▶ Work instructions:
Set down, unchanged, the line with "Inner surfaces of" and everything after it through the last line of the data.

◆ ◆ ◆

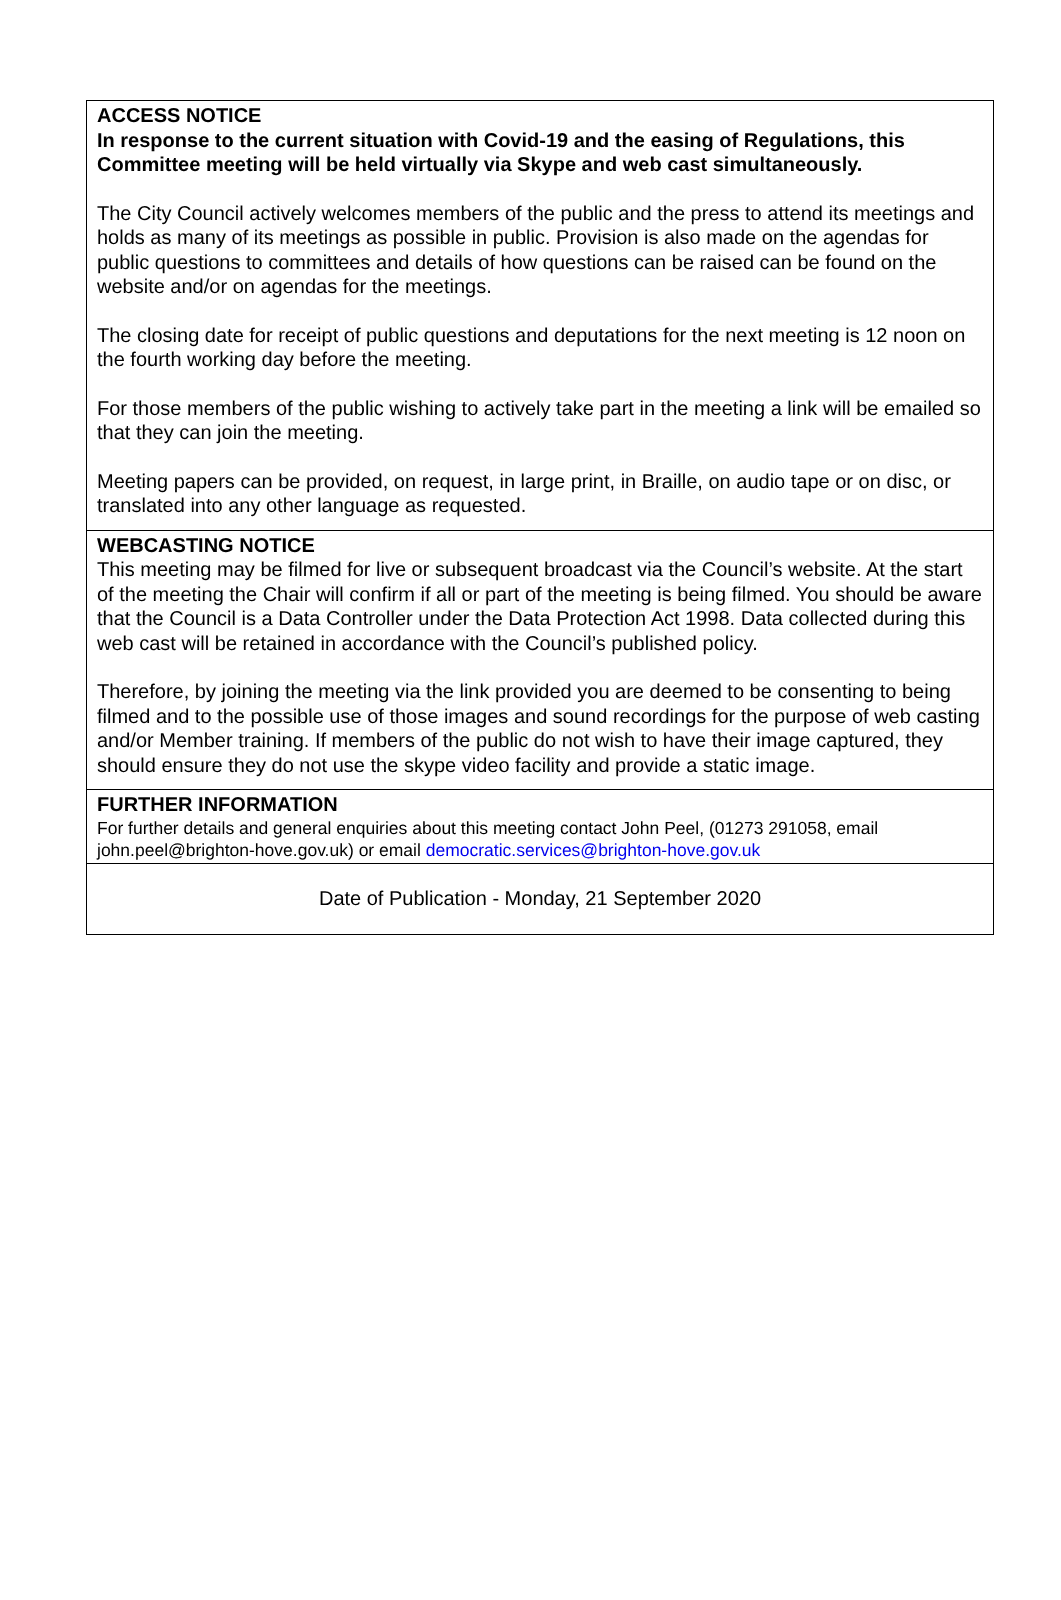ACCESS NOTICE
In response to the current situation with Covid-19 and the easing of Regulations, this Committee meeting will be held virtually via Skype and web cast simultaneously.
The City Council actively welcomes members of the public and the press to attend its meetings and holds as many of its meetings as possible in public. Provision is also made on the agendas for public questions to committees and details of how questions can be raised can be found on the website and/or on agendas for the meetings.
The closing date for receipt of public questions and deputations for the next meeting is 12 noon on the fourth working day before the meeting.
For those members of the public wishing to actively take part in the meeting a link will be emailed so that they can join the meeting.
Meeting papers can be provided, on request, in large print, in Braille, on audio tape or on disc, or translated into any other language as requested.
WEBCASTING NOTICE
This meeting may be filmed for live or subsequent broadcast via the Council’s website. At the start of the meeting the Chair will confirm if all or part of the meeting is being filmed. You should be aware that the Council is a Data Controller under the Data Protection Act 1998. Data collected during this web cast will be retained in accordance with the Council’s published policy.
Therefore, by joining the meeting via the link provided you are deemed to be consenting to being filmed and to the possible use of those images and sound recordings for the purpose of web casting and/or Member training. If members of the public do not wish to have their image captured, they should ensure they do not use the skype video facility and provide a static image.
FURTHER INFORMATION
For further details and general enquiries about this meeting contact John Peel, (01273 291058, email john.peel@brighton-hove.gov.uk) or email democratic.services@brighton-hove.gov.uk
Date of Publication - Monday, 21 September 2020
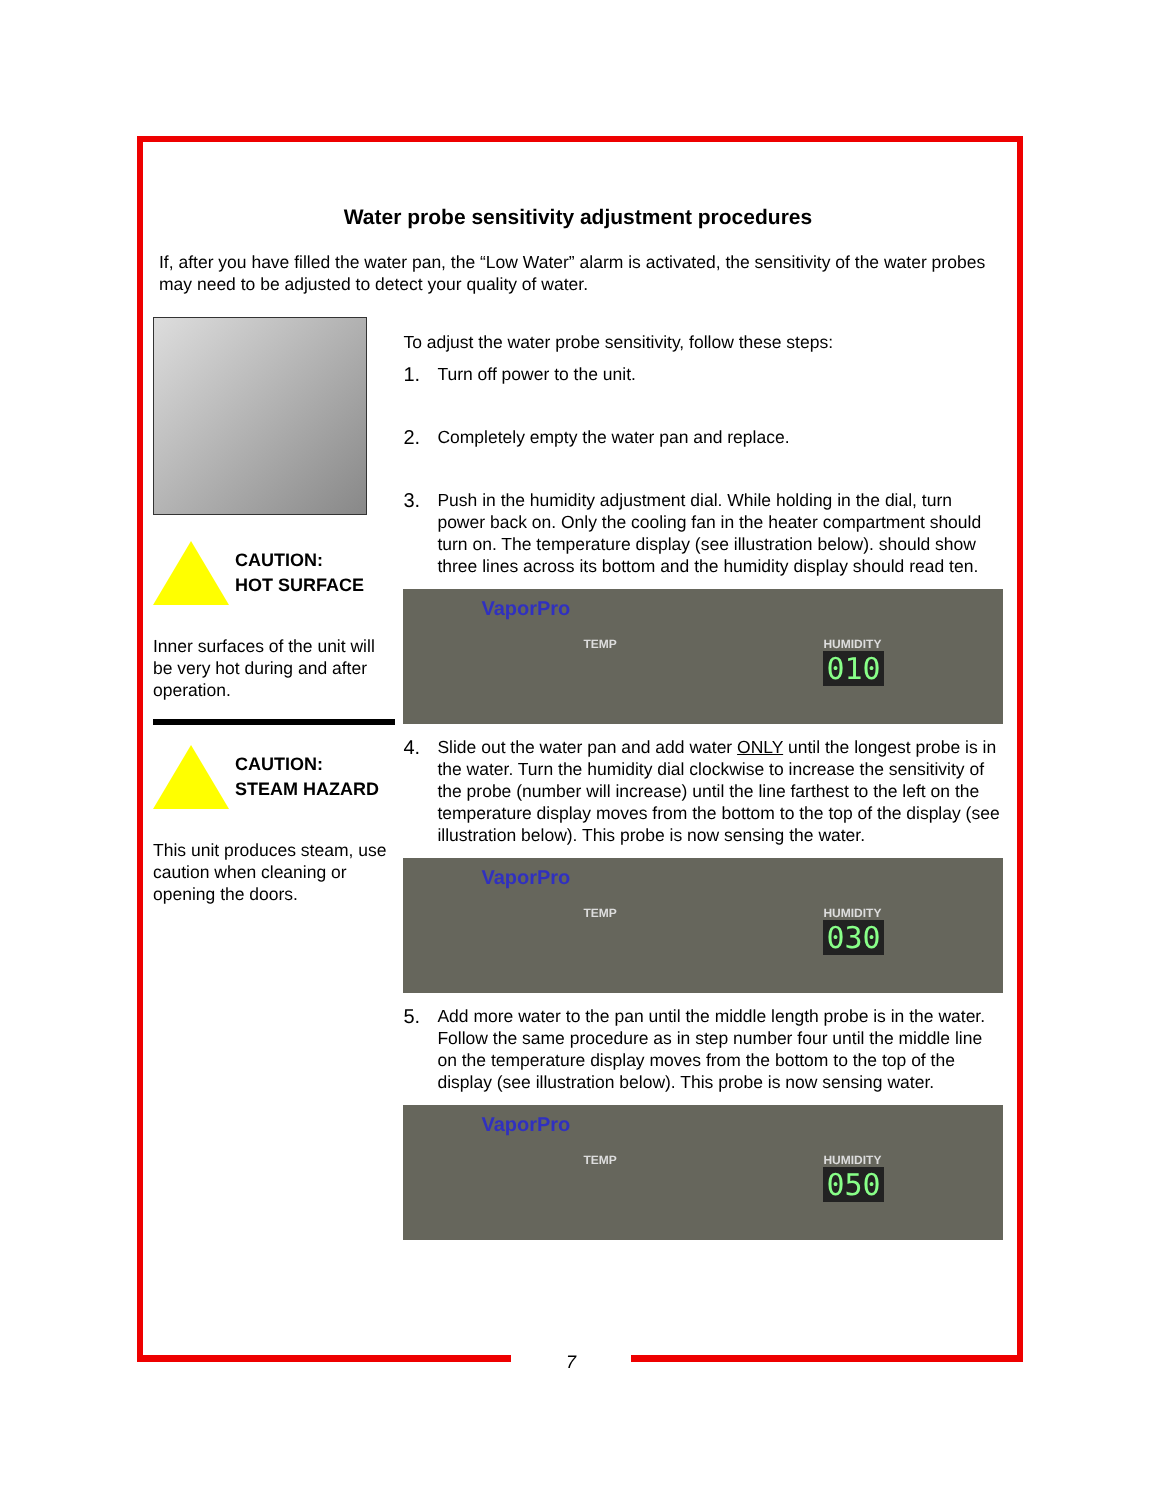Water probe sensitivity adjustment procedures
If, after you have filled the water pan, the “Low Water” alarm is activated, the sensitivity of the water probes may need to be adjusted to detect your quality of water.
CAUTION:
HOT SURFACE
Inner surfaces of the unit will be very hot during and after operation.
CAUTION:
STEAM HAZARD
This unit produces steam, use caution when cleaning or opening the doors.
To adjust the water probe sensitivity, follow these steps:
1.
Turn off power to the unit.
2.
Completely empty the water pan and replace.
3.
Push in the humidity adjustment dial. While holding in the dial, turn power back on. Only the cooling fan in the heater compartment should turn on. The temperature display (see illustration below). should show three lines across its bottom and the humidity display should read ten.
VaporPro
TEMP HUMIDITY
010
4.
Slide out the water pan and add water ONLY until the longest probe is in the water. Turn the humidity dial clockwise to increase the sensitivity of the probe (number will increase) until the line farthest to the left on the temperature display moves from the bottom to the top of the display (see illustration below). This probe is now sensing the water.
VaporPro
TEMP HUMIDITY
030
5.
Add more water to the pan until the middle length probe is in the water. Follow the same procedure as in step number four until the middle line on the temperature display moves from the bottom to the top of the display (see illustration below). This probe is now sensing water.
VaporPro
TEMP HUMIDITY
050
7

◆ ◆ ◆

▶ Response to the task:
Inner surfaces of the unit will be very hot during and after operation.
CAUTION:
STEAM HAZARD
This unit produces steam, use caution when cleaning or opening the doors.
To adjust the water probe sensitivity, follow these steps:
1.
Turn off power to the unit.
2.
Completely empty the water pan and replace.
3.
Push in the humidity adjustment dial. While holding in the dial, turn power back on. Only the cooling fan in the heater compartment should turn on. The temperature display (see illustration below). should show three lines across its bottom and the humidity display should read ten.
VaporPro
TEMP HUMIDITY
010
4.
Slide out the water pan and add water ONLY until the longest probe is in the water. Turn the humidity dial clockwise to increase the sensitivity of the probe (number will increase) until the line farthest to the left on the temperature display moves from the bottom to the top of the display (see illustration below). This probe is now sensing the water.
VaporPro
TEMP HUMIDITY
030
5.
Add more water to the pan until the middle length probe is in the water. Follow the same procedure as in step number four until the middle line on the temperature display moves from the bottom to the top of the display (see illustration below). This probe is now sensing water.
VaporPro
TEMP HUMIDITY
050
7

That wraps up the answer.